* **Exercise**
Extract every record, keeping each one exactly as it is.

* **Stored items**
----
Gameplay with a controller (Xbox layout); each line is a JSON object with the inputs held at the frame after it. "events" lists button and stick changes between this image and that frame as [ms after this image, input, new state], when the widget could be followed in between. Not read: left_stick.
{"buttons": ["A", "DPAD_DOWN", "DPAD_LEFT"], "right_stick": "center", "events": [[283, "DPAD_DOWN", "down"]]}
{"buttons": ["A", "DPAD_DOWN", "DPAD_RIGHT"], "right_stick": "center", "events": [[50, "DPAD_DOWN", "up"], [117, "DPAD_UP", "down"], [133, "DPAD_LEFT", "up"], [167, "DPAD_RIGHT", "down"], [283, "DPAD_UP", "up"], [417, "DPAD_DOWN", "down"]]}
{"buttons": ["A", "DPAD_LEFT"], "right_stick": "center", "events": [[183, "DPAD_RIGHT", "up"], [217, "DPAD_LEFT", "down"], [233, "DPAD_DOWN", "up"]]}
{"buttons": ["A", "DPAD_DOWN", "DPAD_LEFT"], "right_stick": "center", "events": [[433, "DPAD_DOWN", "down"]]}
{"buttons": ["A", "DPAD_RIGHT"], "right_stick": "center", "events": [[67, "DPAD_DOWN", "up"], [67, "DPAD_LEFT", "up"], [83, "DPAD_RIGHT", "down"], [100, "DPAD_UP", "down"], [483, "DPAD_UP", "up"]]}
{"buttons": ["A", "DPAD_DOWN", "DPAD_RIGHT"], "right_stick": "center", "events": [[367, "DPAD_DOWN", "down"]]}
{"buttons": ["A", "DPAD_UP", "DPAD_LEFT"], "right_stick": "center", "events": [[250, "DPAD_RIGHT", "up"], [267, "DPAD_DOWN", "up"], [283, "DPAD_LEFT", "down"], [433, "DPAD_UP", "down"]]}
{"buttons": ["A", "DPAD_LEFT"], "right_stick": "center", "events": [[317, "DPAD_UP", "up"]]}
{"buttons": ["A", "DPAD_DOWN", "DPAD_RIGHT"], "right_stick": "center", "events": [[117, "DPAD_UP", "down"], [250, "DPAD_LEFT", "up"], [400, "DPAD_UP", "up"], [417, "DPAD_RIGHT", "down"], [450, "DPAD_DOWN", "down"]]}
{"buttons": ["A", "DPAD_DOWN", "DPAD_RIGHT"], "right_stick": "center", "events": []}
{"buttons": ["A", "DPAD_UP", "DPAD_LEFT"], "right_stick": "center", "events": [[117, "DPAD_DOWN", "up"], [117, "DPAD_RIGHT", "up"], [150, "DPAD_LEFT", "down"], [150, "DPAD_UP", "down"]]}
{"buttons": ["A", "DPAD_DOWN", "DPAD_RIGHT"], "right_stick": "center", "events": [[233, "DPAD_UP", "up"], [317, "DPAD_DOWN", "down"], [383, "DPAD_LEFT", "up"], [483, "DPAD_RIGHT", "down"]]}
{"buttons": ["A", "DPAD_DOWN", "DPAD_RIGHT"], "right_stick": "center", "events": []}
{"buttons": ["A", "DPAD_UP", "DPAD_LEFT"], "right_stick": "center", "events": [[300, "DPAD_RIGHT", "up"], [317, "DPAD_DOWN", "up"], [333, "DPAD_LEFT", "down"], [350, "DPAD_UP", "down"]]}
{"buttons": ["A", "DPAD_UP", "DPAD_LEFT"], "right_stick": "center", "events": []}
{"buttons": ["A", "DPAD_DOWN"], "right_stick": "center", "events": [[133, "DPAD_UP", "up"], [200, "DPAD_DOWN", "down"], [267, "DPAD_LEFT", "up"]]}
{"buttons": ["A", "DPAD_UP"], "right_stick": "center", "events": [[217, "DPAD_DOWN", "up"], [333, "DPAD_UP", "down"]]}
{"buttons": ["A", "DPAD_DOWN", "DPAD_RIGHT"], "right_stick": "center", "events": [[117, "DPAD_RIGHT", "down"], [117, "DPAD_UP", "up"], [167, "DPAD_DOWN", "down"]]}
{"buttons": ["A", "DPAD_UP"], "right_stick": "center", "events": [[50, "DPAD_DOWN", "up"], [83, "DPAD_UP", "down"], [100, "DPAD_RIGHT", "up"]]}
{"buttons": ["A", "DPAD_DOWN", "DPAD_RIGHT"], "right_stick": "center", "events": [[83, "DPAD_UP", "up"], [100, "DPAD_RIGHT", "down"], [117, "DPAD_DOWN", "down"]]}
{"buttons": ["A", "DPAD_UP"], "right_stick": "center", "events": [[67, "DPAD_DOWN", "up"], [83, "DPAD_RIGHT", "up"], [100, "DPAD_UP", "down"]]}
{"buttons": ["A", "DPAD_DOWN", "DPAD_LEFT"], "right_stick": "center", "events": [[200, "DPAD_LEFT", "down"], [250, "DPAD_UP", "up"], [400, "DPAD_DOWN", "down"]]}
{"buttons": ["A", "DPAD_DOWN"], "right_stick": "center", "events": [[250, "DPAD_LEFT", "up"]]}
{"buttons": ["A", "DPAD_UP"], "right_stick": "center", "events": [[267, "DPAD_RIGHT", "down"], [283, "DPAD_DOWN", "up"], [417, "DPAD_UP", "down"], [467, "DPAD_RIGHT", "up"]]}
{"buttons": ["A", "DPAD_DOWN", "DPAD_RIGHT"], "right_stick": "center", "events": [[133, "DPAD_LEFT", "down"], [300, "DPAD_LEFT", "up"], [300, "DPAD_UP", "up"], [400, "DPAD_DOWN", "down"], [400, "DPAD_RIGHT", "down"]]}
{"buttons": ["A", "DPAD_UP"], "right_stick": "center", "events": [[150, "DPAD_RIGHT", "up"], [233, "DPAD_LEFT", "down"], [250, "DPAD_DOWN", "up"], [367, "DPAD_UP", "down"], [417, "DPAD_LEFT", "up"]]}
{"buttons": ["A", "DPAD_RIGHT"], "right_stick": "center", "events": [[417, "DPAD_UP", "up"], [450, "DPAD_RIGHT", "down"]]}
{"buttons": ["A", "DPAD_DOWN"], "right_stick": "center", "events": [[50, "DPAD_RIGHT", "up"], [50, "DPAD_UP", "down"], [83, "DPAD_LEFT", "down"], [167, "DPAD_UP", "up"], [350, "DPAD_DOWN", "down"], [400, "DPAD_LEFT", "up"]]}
----
* **Exercise answer**
Gameplay with a controller (Xbox layout); each line is a JSON object with the inputs held at the frame after it. "events" lists button and stick changes between this image and that frame as [ms after this image, input, new state], when the widget could be followed in between. Not read: left_stick.
{"buttons": ["A", "DPAD_DOWN", "DPAD_LEFT"], "right_stick": "center", "events": [[283, "DPAD_DOWN", "down"]]}
{"buttons": ["A", "DPAD_DOWN", "DPAD_RIGHT"], "right_stick": "center", "events": [[50, "DPAD_DOWN", "up"], [117, "DPAD_UP", "down"], [133, "DPAD_LEFT", "up"], [167, "DPAD_RIGHT", "down"], [283, "DPAD_UP", "up"], [417, "DPAD_DOWN", "down"]]}
{"buttons": ["A", "DPAD_LEFT"], "right_stick": "center", "events": [[183, "DPAD_RIGHT", "up"], [217, "DPAD_LEFT", "down"], [233, "DPAD_DOWN", "up"]]}
{"buttons": ["A", "DPAD_DOWN", "DPAD_LEFT"], "right_stick": "center", "events": [[433, "DPAD_DOWN", "down"]]}
{"buttons": ["A", "DPAD_RIGHT"], "right_stick": "center", "events": [[67, "DPAD_DOWN", "up"], [67, "DPAD_LEFT", "up"], [83, "DPAD_RIGHT", "down"], [100, "DPAD_UP", "down"], [483, "DPAD_UP", "up"]]}
{"buttons": ["A", "DPAD_DOWN", "DPAD_RIGHT"], "right_stick": "center", "events": [[367, "DPAD_DOWN", "down"]]}
{"buttons": ["A", "DPAD_UP", "DPAD_LEFT"], "right_stick": "center", "events": [[250, "DPAD_RIGHT", "up"], [267, "DPAD_DOWN", "up"], [283, "DPAD_LEFT", "down"], [433, "DPAD_UP", "down"]]}
{"buttons": ["A", "DPAD_LEFT"], "right_stick": "center", "events": [[317, "DPAD_UP", "up"]]}
{"buttons": ["A", "DPAD_DOWN", "DPAD_RIGHT"], "right_stick": "center", "events": [[117, "DPAD_UP", "down"], [250, "DPAD_LEFT", "up"], [400, "DPAD_UP", "up"], [417, "DPAD_RIGHT", "down"], [450, "DPAD_DOWN", "down"]]}
{"buttons": ["A", "DPAD_DOWN", "DPAD_RIGHT"], "right_stick": "center", "events": []}
{"buttons": ["A", "DPAD_UP", "DPAD_LEFT"], "right_stick": "center", "events": [[117, "DPAD_DOWN", "up"], [117, "DPAD_RIGHT", "up"], [150, "DPAD_LEFT", "down"], [150, "DPAD_UP", "down"]]}
{"buttons": ["A", "DPAD_DOWN", "DPAD_RIGHT"], "right_stick": "center", "events": [[233, "DPAD_UP", "up"], [317, "DPAD_DOWN", "down"], [383, "DPAD_LEFT", "up"], [483, "DPAD_RIGHT", "down"]]}
{"buttons": ["A", "DPAD_DOWN", "DPAD_RIGHT"], "right_stick": "center", "events": []}
{"buttons": ["A", "DPAD_UP", "DPAD_LEFT"], "right_stick": "center", "events": [[300, "DPAD_RIGHT", "up"], [317, "DPAD_DOWN", "up"], [333, "DPAD_LEFT", "down"], [350, "DPAD_UP", "down"]]}
{"buttons": ["A", "DPAD_UP", "DPAD_LEFT"], "right_stick": "center", "events": []}
{"buttons": ["A", "DPAD_DOWN"], "right_stick": "center", "events": [[133, "DPAD_UP", "up"], [200, "DPAD_DOWN", "down"], [267, "DPAD_LEFT", "up"]]}
{"buttons": ["A", "DPAD_UP"], "right_stick": "center", "events": [[217, "DPAD_DOWN", "up"], [333, "DPAD_UP", "down"]]}
{"buttons": ["A", "DPAD_DOWN", "DPAD_RIGHT"], "right_stick": "center", "events": [[117, "DPAD_RIGHT", "down"], [117, "DPAD_UP", "up"], [167, "DPAD_DOWN", "down"]]}
{"buttons": ["A", "DPAD_UP"], "right_stick": "center", "events": [[50, "DPAD_DOWN", "up"], [83, "DPAD_UP", "down"], [100, "DPAD_RIGHT", "up"]]}
{"buttons": ["A", "DPAD_DOWN", "DPAD_RIGHT"], "right_stick": "center", "events": [[83, "DPAD_UP", "up"], [100, "DPAD_RIGHT", "down"], [117, "DPAD_DOWN", "down"]]}
{"buttons": ["A", "DPAD_UP"], "right_stick": "center", "events": [[67, "DPAD_DOWN", "up"], [83, "DPAD_RIGHT", "up"], [100, "DPAD_UP", "down"]]}
{"buttons": ["A", "DPAD_DOWN", "DPAD_LEFT"], "right_stick": "center", "events": [[200, "DPAD_LEFT", "down"], [250, "DPAD_UP", "up"], [400, "DPAD_DOWN", "down"]]}
{"buttons": ["A", "DPAD_DOWN"], "right_stick": "center", "events": [[250, "DPAD_LEFT", "up"]]}
{"buttons": ["A", "DPAD_UP"], "right_stick": "center", "events": [[267, "DPAD_RIGHT", "down"], [283, "DPAD_DOWN", "up"], [417, "DPAD_UP", "down"], [467, "DPAD_RIGHT", "up"]]}
{"buttons": ["A", "DPAD_DOWN", "DPAD_RIGHT"], "right_stick": "center", "events": [[133, "DPAD_LEFT", "down"], [300, "DPAD_LEFT", "up"], [300, "DPAD_UP", "up"], [400, "DPAD_DOWN", "down"], [400, "DPAD_RIGHT", "down"]]}
{"buttons": ["A", "DPAD_UP"], "right_stick": "center", "events": [[150, "DPAD_RIGHT", "up"], [233, "DPAD_LEFT", "down"], [250, "DPAD_DOWN", "up"], [367, "DPAD_UP", "down"], [417, "DPAD_LEFT", "up"]]}
{"buttons": ["A", "DPAD_RIGHT"], "right_stick": "center", "events": [[417, "DPAD_UP", "up"], [450, "DPAD_RIGHT", "down"]]}
{"buttons": ["A", "DPAD_DOWN"], "right_stick": "center", "events": [[50, "DPAD_RIGHT", "up"], [50, "DPAD_UP", "down"], [83, "DPAD_LEFT", "down"], [167, "DPAD_UP", "up"], [350, "DPAD_DOWN", "down"], [400, "DPAD_LEFT", "up"]]}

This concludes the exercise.